Hörl: Ich bin ein überzeugter Europäer, ich habe schon in allen Ländern Europas ausgestellt. Europa steht auf tönernen Füssen. Europa ist immer noch eine avantgardistische Idee. Im Zeitlauf der Geschichte ist Europa ja erst am Wachsen. Karl der Große war schon vor über 1000 Jahren ein großer Europäer. Wir sehen am Brexit, wie schnell Ideologie dazu führt, das Nationalstaatliche in den Vordergrund zu stellen, wie jetzt die Engländer mit ihrem persönlichen Egoismus. Europa muss das Wanken aushalten und immer wieder aufstehen.

Ein Wort zu Ihrem Projekt Europa.
Hörl: Ich mache ein gestalterisches Angebot als Künstler. Ich gehe davon aus, dass die Besucher, die Instabilität der Europäischen Gemeinschaft erkennen. Eigentlich  steckt in der Figur alles drin: Stehaufmännchen, steh auf Europa. Man darf sich nicht entmutigen lassen, wenn etwas ins Wanken gerät oder kippt. Wir müssen immer wieder kämpfen für eine stabile Situation. Daran müssen wir alle arbeiten. Das Stehaufmännchen fällt und steht wieder auf. Wie wir auch an der Demokratie  ständig arbeiten.

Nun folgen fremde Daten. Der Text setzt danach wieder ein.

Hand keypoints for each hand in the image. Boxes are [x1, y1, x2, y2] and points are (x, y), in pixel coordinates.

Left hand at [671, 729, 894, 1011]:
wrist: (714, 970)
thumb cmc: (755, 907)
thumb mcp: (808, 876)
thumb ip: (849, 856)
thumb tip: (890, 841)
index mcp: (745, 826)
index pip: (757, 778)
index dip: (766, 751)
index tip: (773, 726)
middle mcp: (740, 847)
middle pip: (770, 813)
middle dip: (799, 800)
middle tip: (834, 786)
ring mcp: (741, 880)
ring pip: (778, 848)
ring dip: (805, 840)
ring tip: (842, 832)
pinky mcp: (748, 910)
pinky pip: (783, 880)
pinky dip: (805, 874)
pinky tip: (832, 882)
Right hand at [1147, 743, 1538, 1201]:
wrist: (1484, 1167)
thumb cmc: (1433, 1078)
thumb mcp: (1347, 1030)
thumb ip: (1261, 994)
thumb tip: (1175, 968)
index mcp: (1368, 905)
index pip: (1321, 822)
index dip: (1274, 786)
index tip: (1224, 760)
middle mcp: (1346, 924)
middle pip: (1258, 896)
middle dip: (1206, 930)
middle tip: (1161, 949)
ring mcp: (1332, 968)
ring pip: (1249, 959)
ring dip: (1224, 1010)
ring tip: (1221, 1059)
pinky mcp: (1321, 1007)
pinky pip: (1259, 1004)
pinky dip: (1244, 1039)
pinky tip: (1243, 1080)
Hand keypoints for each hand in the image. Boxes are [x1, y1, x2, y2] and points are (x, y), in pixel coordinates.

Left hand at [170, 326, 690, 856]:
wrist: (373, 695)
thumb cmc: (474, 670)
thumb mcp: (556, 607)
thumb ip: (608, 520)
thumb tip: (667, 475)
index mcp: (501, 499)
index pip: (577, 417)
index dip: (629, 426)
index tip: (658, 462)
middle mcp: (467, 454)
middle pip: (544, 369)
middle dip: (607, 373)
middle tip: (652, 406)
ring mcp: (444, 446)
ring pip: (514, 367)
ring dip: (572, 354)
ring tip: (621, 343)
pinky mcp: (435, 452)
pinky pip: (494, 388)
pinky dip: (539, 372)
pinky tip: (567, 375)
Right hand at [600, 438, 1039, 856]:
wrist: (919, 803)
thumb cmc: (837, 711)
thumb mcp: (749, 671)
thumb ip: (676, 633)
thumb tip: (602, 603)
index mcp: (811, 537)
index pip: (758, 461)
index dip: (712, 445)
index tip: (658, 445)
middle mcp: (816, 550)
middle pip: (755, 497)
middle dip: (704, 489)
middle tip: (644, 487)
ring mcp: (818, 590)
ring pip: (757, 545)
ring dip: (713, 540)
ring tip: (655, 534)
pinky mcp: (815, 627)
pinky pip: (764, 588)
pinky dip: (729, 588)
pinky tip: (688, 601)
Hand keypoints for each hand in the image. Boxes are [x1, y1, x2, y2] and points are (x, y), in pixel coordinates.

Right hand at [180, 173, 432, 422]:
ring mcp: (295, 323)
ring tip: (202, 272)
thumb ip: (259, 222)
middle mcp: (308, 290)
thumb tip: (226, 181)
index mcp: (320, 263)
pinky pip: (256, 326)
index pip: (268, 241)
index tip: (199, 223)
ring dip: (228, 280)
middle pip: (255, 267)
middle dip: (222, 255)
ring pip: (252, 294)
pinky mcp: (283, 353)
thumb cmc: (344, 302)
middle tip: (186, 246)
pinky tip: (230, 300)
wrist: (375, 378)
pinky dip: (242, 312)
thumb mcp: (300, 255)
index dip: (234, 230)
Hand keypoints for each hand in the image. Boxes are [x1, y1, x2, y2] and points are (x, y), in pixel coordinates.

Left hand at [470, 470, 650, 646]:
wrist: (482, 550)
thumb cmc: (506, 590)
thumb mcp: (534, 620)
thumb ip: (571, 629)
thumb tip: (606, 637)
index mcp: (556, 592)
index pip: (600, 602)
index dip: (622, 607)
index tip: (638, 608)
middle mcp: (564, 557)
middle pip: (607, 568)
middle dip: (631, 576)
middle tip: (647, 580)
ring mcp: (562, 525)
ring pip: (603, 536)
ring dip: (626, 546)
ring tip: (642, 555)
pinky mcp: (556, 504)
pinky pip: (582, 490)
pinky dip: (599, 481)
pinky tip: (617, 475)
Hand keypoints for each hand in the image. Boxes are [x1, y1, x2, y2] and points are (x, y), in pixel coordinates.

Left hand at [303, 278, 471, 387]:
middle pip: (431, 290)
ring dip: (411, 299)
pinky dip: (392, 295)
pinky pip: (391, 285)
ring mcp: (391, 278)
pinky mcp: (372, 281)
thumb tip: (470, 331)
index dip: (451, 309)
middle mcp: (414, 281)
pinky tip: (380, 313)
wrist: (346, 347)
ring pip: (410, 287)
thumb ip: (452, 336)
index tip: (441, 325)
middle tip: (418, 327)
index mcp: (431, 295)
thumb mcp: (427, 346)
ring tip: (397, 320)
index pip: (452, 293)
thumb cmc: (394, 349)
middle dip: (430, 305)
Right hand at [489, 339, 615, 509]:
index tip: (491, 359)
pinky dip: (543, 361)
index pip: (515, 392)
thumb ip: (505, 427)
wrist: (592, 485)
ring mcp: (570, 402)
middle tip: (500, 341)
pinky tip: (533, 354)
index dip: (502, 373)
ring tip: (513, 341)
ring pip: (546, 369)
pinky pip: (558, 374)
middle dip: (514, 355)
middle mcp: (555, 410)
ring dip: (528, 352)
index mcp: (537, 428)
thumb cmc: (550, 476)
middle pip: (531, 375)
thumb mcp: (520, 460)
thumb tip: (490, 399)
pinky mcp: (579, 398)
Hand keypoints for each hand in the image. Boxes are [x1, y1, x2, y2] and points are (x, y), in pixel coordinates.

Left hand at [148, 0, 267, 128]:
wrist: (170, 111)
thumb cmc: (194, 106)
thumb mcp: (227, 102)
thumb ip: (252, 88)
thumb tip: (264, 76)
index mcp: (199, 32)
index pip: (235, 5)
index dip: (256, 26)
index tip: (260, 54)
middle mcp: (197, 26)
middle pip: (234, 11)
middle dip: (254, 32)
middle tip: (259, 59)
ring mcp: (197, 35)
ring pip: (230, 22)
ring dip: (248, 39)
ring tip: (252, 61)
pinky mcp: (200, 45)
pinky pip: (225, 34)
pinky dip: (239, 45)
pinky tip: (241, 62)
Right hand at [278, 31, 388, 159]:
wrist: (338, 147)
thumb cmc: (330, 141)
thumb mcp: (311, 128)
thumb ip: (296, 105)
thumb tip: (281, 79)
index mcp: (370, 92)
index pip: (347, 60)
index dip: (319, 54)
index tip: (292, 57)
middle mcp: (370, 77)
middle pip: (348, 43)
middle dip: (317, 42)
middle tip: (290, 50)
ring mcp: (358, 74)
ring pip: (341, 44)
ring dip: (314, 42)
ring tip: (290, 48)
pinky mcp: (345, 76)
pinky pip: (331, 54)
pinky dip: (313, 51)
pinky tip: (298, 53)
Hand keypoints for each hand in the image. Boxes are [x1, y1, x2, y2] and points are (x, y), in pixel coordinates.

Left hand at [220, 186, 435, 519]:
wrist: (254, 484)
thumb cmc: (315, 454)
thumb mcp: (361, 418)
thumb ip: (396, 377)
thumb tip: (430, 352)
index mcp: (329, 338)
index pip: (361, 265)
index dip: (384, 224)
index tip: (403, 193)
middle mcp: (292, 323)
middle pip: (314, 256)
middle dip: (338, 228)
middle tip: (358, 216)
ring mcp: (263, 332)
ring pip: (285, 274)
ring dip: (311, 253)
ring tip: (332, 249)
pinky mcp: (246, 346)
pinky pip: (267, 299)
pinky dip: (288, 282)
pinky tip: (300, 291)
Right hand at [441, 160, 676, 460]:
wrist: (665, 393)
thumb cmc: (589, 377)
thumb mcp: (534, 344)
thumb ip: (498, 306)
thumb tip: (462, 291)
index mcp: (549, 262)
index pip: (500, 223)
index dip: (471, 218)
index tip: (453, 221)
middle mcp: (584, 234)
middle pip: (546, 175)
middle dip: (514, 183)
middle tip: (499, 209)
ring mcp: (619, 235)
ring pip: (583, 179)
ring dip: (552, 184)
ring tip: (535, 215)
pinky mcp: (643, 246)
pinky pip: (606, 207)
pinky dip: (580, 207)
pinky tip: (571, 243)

Was verbinden Sie mit einem Freizeitpark, wie dem Europa-Park?
Hörl: Ich war vorher noch nie in einem Freizeitpark. Ich bin positiv fassungslos, welche Größenordnung und welche Vielfalt an diesem Ort entstanden sind. Das hatte ich überhaupt nicht so eingeschätzt. Alle Themenbereiche sind sehr authentisch umgesetzt. Wenn man den Europa-Park ernst nimmt, müsste er eine Heimat für alle Menschen in Europa sein. Hier erleben wir Europa auf engstem Raum. Auch das ist eine kulturelle Identität. Der Europa-Park ist wie ein Schauspiel, wie eine europäische Opernbühne. Schon sehr eindrucksvoll.

Wie entstehen die Skulpturen von Ottmar Hörl?
Die Skulpturen „Europa“ werden in einem spezialisierten, traditionellen Handwerksbetrieb in Coburg gefertigt: im Schleudergussverfahren. Mit diesem Spezialverfahren werden die meisten bekannten Skulpturen von Ottmar Hörl geschaffen. In einem aufwendigen Prozess von mehreren Wochen wird vor der Fertigung der ersten Kunststoff-Skulptur eine Kupfergussform erstellt. Bei der Herstellung rotiert diese Gussform dann in Brennkammern. Der Kunststoff wird dabei an die heißen Formenwände geschleudert: Es geliert und verfestigt sich. Während des Erkaltungsprozesses bearbeiten Spezialisten die dabei entstandene Hohlraumskulptur anschließend mit der Hand nach. Auf diese Weise entstehen serielle Einzelstücke.